The job of reducing external imbalances is not complete, says an updated analysis by IMF staff. The 2014 Pilot External Sector Report recognizes substantial progress relative to the pre-crisis peak imbalances, but sees much smaller progress more recently, and some cases of widening imbalances.

The global constellation of imbalances has “rotated” into a new pattern, now with larger deficits in a number of emerging market economies (photo: Larry Williams/Corbis)

The global constellation of imbalances has “rotated” into a new pattern, now with larger deficits in a number of emerging market economies (photo: Larry Williams/Corbis)


The 2014 Pilot External Sector Report (ESR), the third annual exercise of its type, analyzes recent developments and provides updated staff assessments of economies’ external positions—including current account balances, real exchange rates, external balance sheets, capital flows and international reserves.

Covering 28 of the world’s largest economies plus the euro area, the ESR comprises two papers:

• An overview paper emphasizes multilateral aspects and issues, showing how the individual economies fit into the global picture, and the need for policies to reduce global imbalances.

• A set of individual external assessment write-ups, one for each economy. These assessments, which emphasize the impact of policies, draw in part on estimates from the recently-developed Pilot External Balance Assessment methodology.

The essence of the ESR exercise is the combination of multilateral and individual economy perspectives, according to Steve Phillips, who chaired the inter-departmental group that produced the report. “Since any economy’s external position—its current account balance, its balance sheet, its exchange rate—is the counterpart of all other economies’ positions, it can’t be assessed in isolation,” says Phillips. “The ESR exercise, including the preparation of these two papers, is how the Fund staff work together to produce a coherent picture.”

New patterns of imbalances

This year’s report points to some good news but also to some less satisfactory developments.

The most positive note comes from looking at global imbalances—that is, the sums of the current accounts of all economies with surpluses, and of all those with deficits. Such imbalances today are much below their all-time peak recorded in 2006. And, while progress in reducing imbalances seemed to stall in 2011 and 2012, imbalances overall came down in 2013.

But the report finds that global imbalances remained too high in 2013, identifying what it calls “excess imbalances.” Economies are not expected to have balanced, nor constant, current accounts; the staff assessments are with respect to norms that allow for the effects of country-specific fundamentals, appropriate policies, and temporary influences. Even after such allowances, external imbalances overall are about double what the staff-assessed norms would total.

Looking at individual economies covered by the report, current account imbalances appear wider than desirable, according to staff-assessed norms, in a number of cases, including for example Germany, Korea and Singapore on the surplus side, and Turkey on the deficit side. As for recent progress, the picture is mixed: in 2013, Malaysia and Spain for example continued making significant progress in reducing their imbalances.
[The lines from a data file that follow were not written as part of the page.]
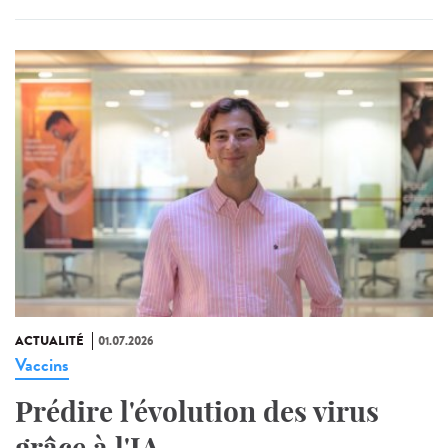
ACTUALITÉ
01.07.2026
Vaccins
Prédire l'évolution des virus
grâce à l'IA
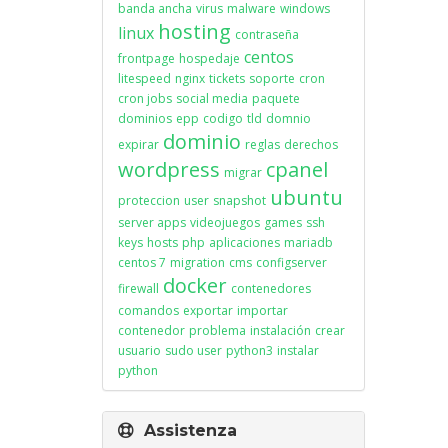
banda ancha
virus
malware
windows
hosting
linux
contraseña
centos
frontpage
hospedaje
litespeed
nginx
tickets
soporte
cron
cron jobs
social media
paquete
dominios
epp
codigo
tld
domnio
dominio
expirar
reglas
derechos
wordpress
cpanel
migrar
ubuntu
proteccion
user
snapshot
server apps
videojuegos
games
ssh
keys
hosts
php
aplicaciones
mariadb
centos 7
migration
cms
configserver
docker
firewall
contenedores
comandos
exportar
importar
contenedor
problema
instalación
crear
usuario
sudo user
python3
instalar
python
Assistenza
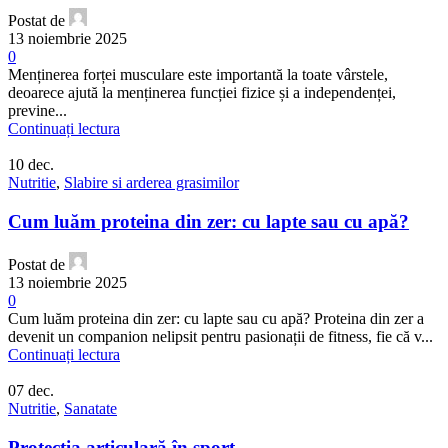
Postat de
13 noiembrie 2025
0
Menținerea forței musculare este importantă la toate vârstele,
deoarece ajută la menținerea funcției fizice și a independenței,
previne...
Continuați lectura
10
dec.
Nutritie
,
Slabire si arderea grasimilor
Cum luăm proteina din zer: cu lapte sau cu apă?
Postat de
13 noiembrie 2025
0
Cum luăm proteina din zer: cu lapte sau cu apă? Proteina din zer a
devenit un companion nelipsit pentru pasionații de fitness, fie că v...
Continuați lectura
07
dec.
Nutritie
,
Sanatate
Protecția articulară în sport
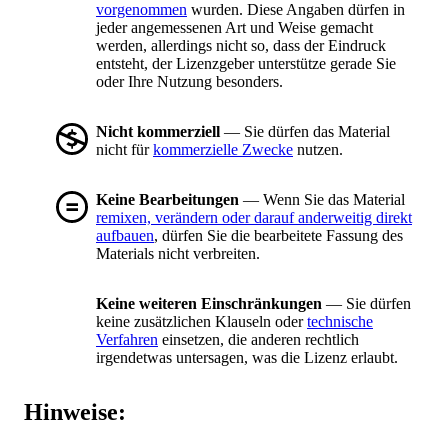
vorgenommen
wurden. Diese Angaben dürfen in
jeder angemessenen Art und Weise gemacht
werden, allerdings nicht so, dass der Eindruck
entsteht, der Lizenzgeber unterstütze gerade Sie
oder Ihre Nutzung besonders.
Nicht kommerziell
— Sie dürfen das Material
nicht für
kommerzielle Zwecke
nutzen.
Keine Bearbeitungen
— Wenn Sie das Material
remixen, verändern oder darauf anderweitig direkt
aufbauen
, dürfen Sie die bearbeitete Fassung des
Materials nicht verbreiten.
Keine weiteren Einschränkungen
— Sie dürfen
keine zusätzlichen Klauseln oder
technische
Verfahren
einsetzen, die anderen rechtlich
irgendetwas untersagen, was die Lizenz erlaubt.
Hinweise:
But excess imbalances widened in Korea and Turkey in 2013, and a new gap emerged in Russia, where the current account surplus fell below the staff-identified norm.
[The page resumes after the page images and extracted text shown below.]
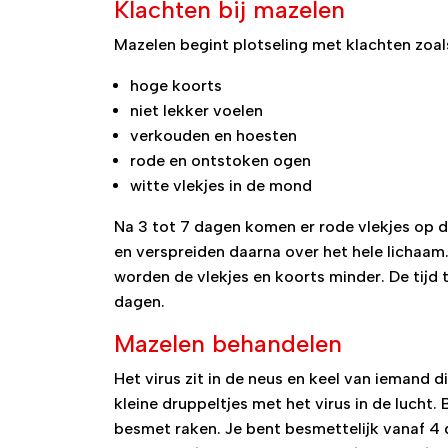
Klachten bij mazelen
Mazelen begint plotseling met klachten zoal
hoge koorts
niet lekker voelen
verkouden en hoesten
rode en ontstoken ogen
witte vlekjes in de mond
Na 3 tot 7 dagen komen er rode vlekjes op d
en verspreiden daarna over het hele lichaam
worden de vlekjes en koorts minder. De tijd 
dagen.
Mazelen behandelen
Het virus zit in de neus en keel van iemand 
kleine druppeltjes met het virus in de lucht.
besmet raken. Je bent besmettelijk vanaf 4 d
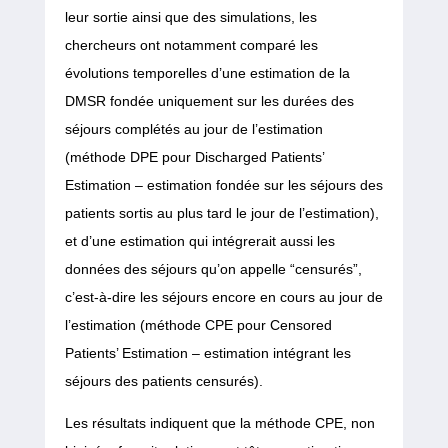
leur sortie ainsi que des simulations, les
chercheurs ont notamment comparé les
évolutions temporelles d’une estimation de la
DMSR fondée uniquement sur les durées des
séjours complétés au jour de l’estimation
(méthode DPE pour Discharged Patients’
Estimation – estimation fondée sur les séjours des
patients sortis au plus tard le jour de l’estimation),
et d’une estimation qui intégrerait aussi les
données des séjours qu’on appelle “censurés”,
c’est-à-dire les séjours encore en cours au jour de
l’estimation (méthode CPE pour Censored
Patients’ Estimation – estimation intégrant les
séjours des patients censurés).
Les résultats indiquent que la méthode CPE, non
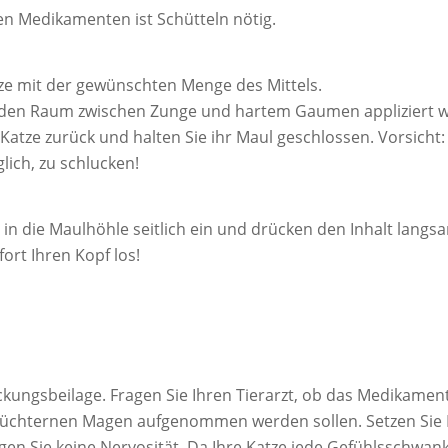
len Medikamenten ist Schütteln nötig.
itze mit der gewünschten Menge des Mittels.
den Raum zwischen Zunge und hartem Gaumen appliziert 
atze zurück und halten Sie ihr Maul geschlossen. Vorsicht
ich, zu schlucken!
 in die Maulhöhle seitlich ein und drücken den Inhalt langsa
fort Ihren Kopf los!
Packungsbeilage. Fragen Sie Ihren Tierarzt, ob das Medik
 nüchternen Magen aufgenommen werden sollen. Setzen Sie 
igen Sie keine Nervosität. Da Ihre Katze jede Gefühlsschw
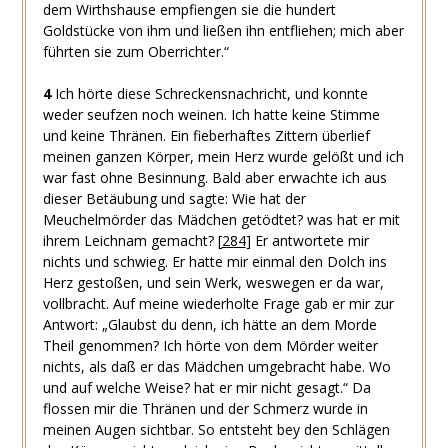
dem Wirthshause empfiengen sie die hundert
Goldstücke von ihm und ließen ihn entfliehen; mich aber
führten sie zum Oberrichter.“
4
Ich hörte diese Schreckensnachricht, und konnte
weder seufzen noch weinen. Ich hatte keine Stimme
und keine Thränen. Ein fieberhaftes Zittern überlief
meinen ganzen Körper, mein Herz wurde gelößt und ich
war fast ohne Besinnung. Bald aber erwachte ich aus
dieser Betäubung und sagte: Wie hat der
Meuchelmörder das Mädchen getödtet? was hat er mit
ihrem Leichnam gemacht?
[
284
]
Er antwortete mir
nichts und schwieg. Er hatte mir einmal den Dolch ins
Herz gestoßen, und sein Werk, weswegen er da war,
vollbracht. Auf meine wiederholte Frage gab er mir zur
Antwort: „Glaubst du denn, ich hätte an dem Morde
Theil genommen? Ich hörte von dem Mörder weiter
nichts, als daß er das Mädchen umgebracht habe. Wo
und auf welche Weise? hat er mir nicht gesagt.“ Da
flossen mir die Thränen und der Schmerz wurde in
meinen Augen sichtbar. So entsteht bey den Schlägen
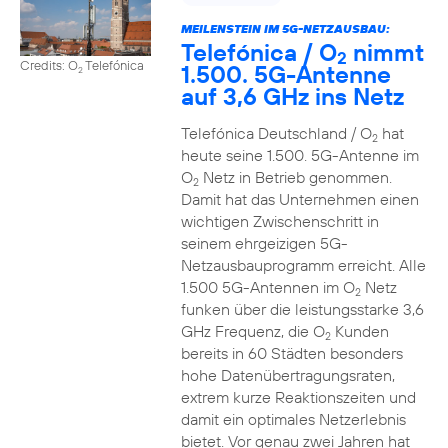
MEILENSTEIN IM 5G-NETZAUSBAU:
Telefónica / O
nimmt
2
Credits: O
Telefónica
1.500. 5G-Antenne
2
auf 3,6 GHz ins Netz
Telefónica Deutschland / O
hat
2
heute seine 1.500. 5G-Antenne im
O
Netz in Betrieb genommen.
2
Damit hat das Unternehmen einen
wichtigen Zwischenschritt in
seinem ehrgeizigen 5G-
Netzausbauprogramm erreicht. Alle
1.500 5G-Antennen im O
Netz
2
funken über die leistungsstarke 3,6
GHz Frequenz, die O
Kunden
2
bereits in 60 Städten besonders
hohe Datenübertragungsraten,
extrem kurze Reaktionszeiten und
damit ein optimales Netzerlebnis
bietet. Vor genau zwei Jahren hat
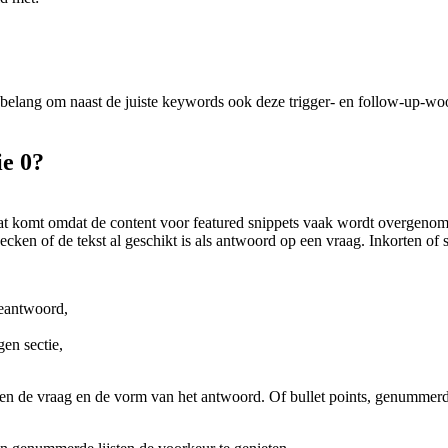
an belang om naast de juiste keywords ook deze trigger- en follow-up-wo
ie 0?
 komt omdat de content voor featured snippets vaak wordt overgenomen
cken of de tekst al geschikt is als antwoord op een vraag. Inkorten of 
beantwoord,
en sectie,
ussen de vraag en de vorm van het antwoord. Of bullet points, genummerde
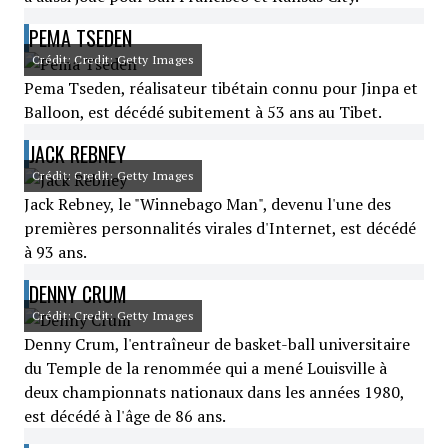
PEMA TSEDEN
Crédit: Credit: Getty Images
Pema Tseden, réalisateur tibétain connu pour Jinpa et
Balloon, est décédé subitement à 53 ans au Tibet.
JACK REBNEY
Crédit: Credit: Getty Images
Jack Rebney, le "Winnebago Man", devenu l'une des
premières personnalités virales d'Internet, est décédé
à 93 ans.
DENNY CRUM
Crédit: Credit: Getty Images
Denny Crum, l'entraîneur de basket-ball universitaire
du Temple de la renommée qui a mené Louisville à
deux championnats nationaux dans les années 1980,
est décédé à l'âge de 86 ans.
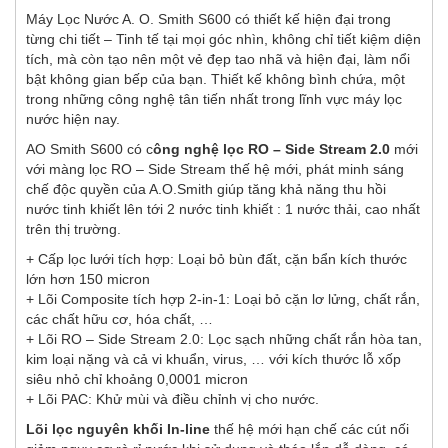
Máy Lọc Nước A. O. Smith S600 có thiết kế hiện đại trong
từng chi tiết – Tinh tế tại mọi góc nhìn, không chỉ tiết kiệm diện
tích, mà còn tạo nên một vẻ đẹp tao nhã và hiện đại, làm nổi
bật không gian bếp của bạn. Thiết kế không bình chứa, một
trong những công nghệ tân tiến nhất trong lĩnh vực máy lọc
nước hiện nay.
AO Smith S600 có c
ông nghệ lọc RO – Side Stream 2.0
mới
với màng lọc RO – Side Stream thế hệ mới, phát minh sáng
chế độc quyền của A.O.Smith giúp tăng khả năng thu hồi
nước tinh khiết lên tới 2 nước tinh khiết : 1 nước thải, cao nhất
trên thị trường.
+ Cấp lọc lưới tích hợp: Loại bỏ bùn đất, cặn bẩn kích thước
lớn hơn 150 micron
+ Lõi Composite tích hợp 2-in-1: Loại bỏ cặn lơ lửng, chất rắn,
các chất hữu cơ, hóa chất, …
+ Lõi RO – Side Stream 2.0: Lọc sạch những chất rắn hòa tan,
kim loại nặng và cả vi khuẩn, virus, … với kích thước lỗ xốp
siêu nhỏ chỉ khoảng 0,0001 micron
+ Lõi PAC: Khử mùi và điều chỉnh vị cho nước.
Lõi lọc nguyên khối In-line
thế hệ mới hạn chế các cút nối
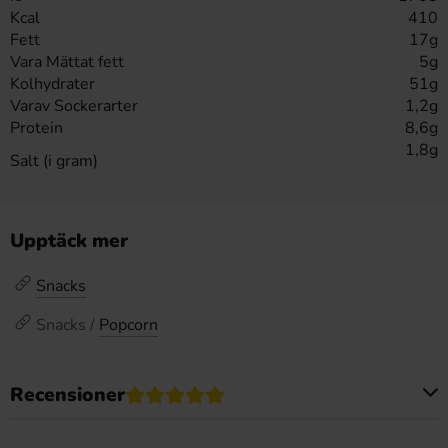
Kcal
410
Fett
17g
Vara Mättat fett
5g
Kolhydrater
51g
Varav Sockerarter
1,2g
Protein
8,6g
1,8g
Salt (i gram)
Upptäck mer
Snacks
Snacks /
Popcorn
Recensioner
Produkten har inga recensioner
The ESR emphasizes that the global constellation of imbalances has “rotated” into a new pattern. Over the years, the deficits of the U.S. and a number of euro area member economies have narrowed, while the surpluses of China and Japan also narrowed. But the story is not simply one of a general shrinking of imbalances. Especially in the last few years, progress on the side of excess surpluses mostly has stalled, and the reduction of some economies’ deficits has been joined by the expansion of others’ deficits. The new configuration of imbalances—now with larger deficits in a number of emerging market economies—points to changing policy priorities and potential risks going forward.
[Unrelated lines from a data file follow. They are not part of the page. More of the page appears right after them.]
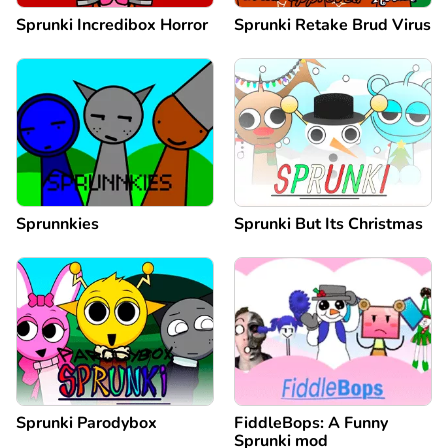
Sprunki Incredibox Horror
Sprunki Retake Brud Virus
Sprunnkies
Sprunki But Its Christmas
Sprunki Parodybox
FiddleBops: A Funny
Sprunki mod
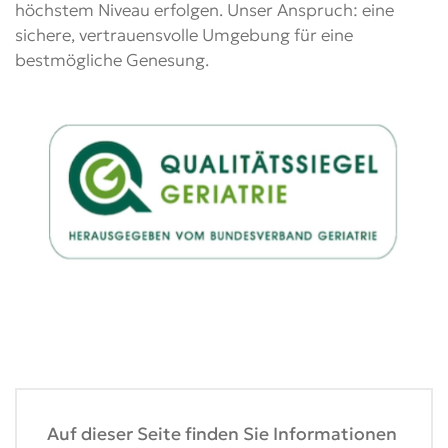
höchstem Niveau erfolgen. Unser Anspruch: eine
sichere, vertrauensvolle Umgebung für eine
bestmögliche Genesung.
Auf dieser Seite finden Sie Informationen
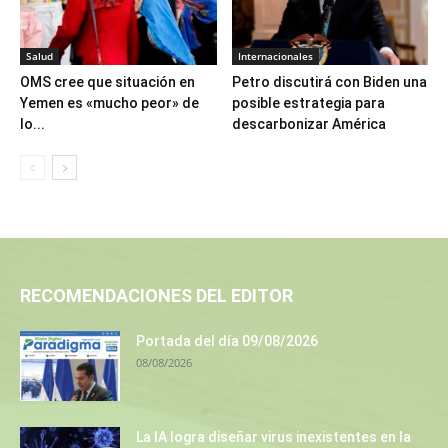
Salud
Internacionales
OMS cree que situación en
Petro discutirá con Biden una
Yemen es «mucho peor» de
posible estrategia para
lo...
descarbonizar América
RECOMENDACIONES DEL EDITOR
Portada del día 09/08/2026
08/08/2026
La IA logra diseñar virus inexistentes en la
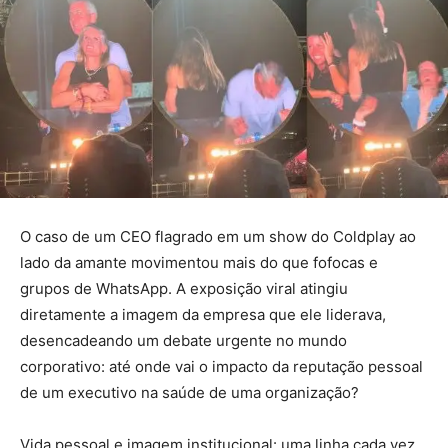
O caso de um CEO flagrado em um show do Coldplay ao
lado da amante movimentou mais do que fofocas e
grupos de WhatsApp. A exposição viral atingiu
diretamente a imagem da empresa que ele liderava,
desencadeando um debate urgente no mundo
corporativo: até onde vai o impacto da reputação pessoal
de um executivo na saúde de uma organização?
Vida pessoal e imagem institucional: uma linha cada vez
Policy adjustments needed on both sides

The staff assessments of external positions—which take account of the impact of policies on current accounts and exchange rates, to the extent possible—in turn point to the value of future policy action on the part of many economies.

The appropriate policy actions that would support narrowing excess imbalances vary from case to case, as set out in the ESR papers. In broad terms, they include medium-term fiscal consolidation, limiting financial excesses, and implementing structural reforms to facilitate adjustment in deficit economies; and various policies that support stronger domestic demand in surplus economies. In some surplus economies, policy adjustments include moving toward more market-based exchange rates, avoiding one-sided foreign exchange market policies and reducing restrictions on capital flows over time.

The ESR underscores the need for action by both those with excess surpluses and those with excess deficits. Imbalances are linked across economies, with each reflecting a mix of domestic and foreign influences; the total excess deficits and surpluses identified by the ESR are matched reflections of each other. Clearly, the problem of global imbalances and its solution are joint matters. Policy adjustments by deficit and surplus economies together would be mutually supporting, not only in reducing imbalances but with benefits for global growth and stability.